To add to the confusion and the unenviable position of the
chief executive, s. 37 of Act 555, gives the Registrar General wide powers over
the chief executive which include, giving the chief executive directions in
writing as to the exercise of the latter’s powers and the discharge of his
duty.
Registrar General’s Responsibilities over PHEIs
Part VI of the Act, and the sections dealing with the chief
executive specifically, suggest that the Registrar General is duty-bound to
monitor the conduct of the chief executive and give him the appropriate
directions. Read together, these provisions appear to impose on the Registrar
General not only the power of overseeing the management of PHEIs but also a
duty to ensure its proper management.
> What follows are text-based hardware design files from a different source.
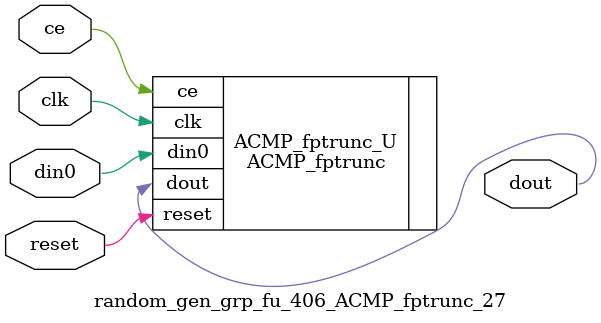
<source format=v>

`timescale 1 ns / 1 ps
module random_gen_grp_fu_406_ACMP_fptrunc_27(
    clk,
    reset,
    ce,
    din0,
    dout);

parameter ID = 32'd1;
parameter NUM_STAGE = 32'd1;
parameter din0_WIDTH = 32'd1;
parameter dout_WIDTH = 32'd1;
input clk;
input reset;
input ce;
input[din0_WIDTH - 1:0] din0;
output[dout_WIDTH - 1:0] dout;



ACMP_fptrunc #(
.ID( ID ),
.NUM_STAGE( 2 ),
.din0_WIDTH( din0_WIDTH ),
.dout_WIDTH( dout_WIDTH ))
ACMP_fptrunc_U(
    .clk( clk ),
    .reset( reset ),
    .ce( ce ),
    .din0( din0 ),
    .dout( dout ));

endmodule

</source>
Any failure in that duty may therefore impose
on the Registrar General liability for any loss suffered by the shareholders.
Act 555 in an attempt to maintain control PHEIs, may have
imposed unintended liability on the Registrar General and the Ministry for the
failures of the chief executive and the company establishing the PHEI.
There is an urgent need to reevaluate Act 555 as it now
stands.
All regulators - CCM, Registrar of Associations, Bank Negara etc are invested with powers to oversee the institutions under their purview. Would the exercise of these regulatory powers create liability on the part of the regulators for the performance or lack there of? However, the point Menon makes that PHEIs are not separate legal entities may make his case a special one unlike the situation with other regulators.
ReplyDeleteGood point. Also, the way the law of negligence has developed over the last five decades would strengthen the argument that regulatory authorities are at least liable for failures in the areas of their regulation.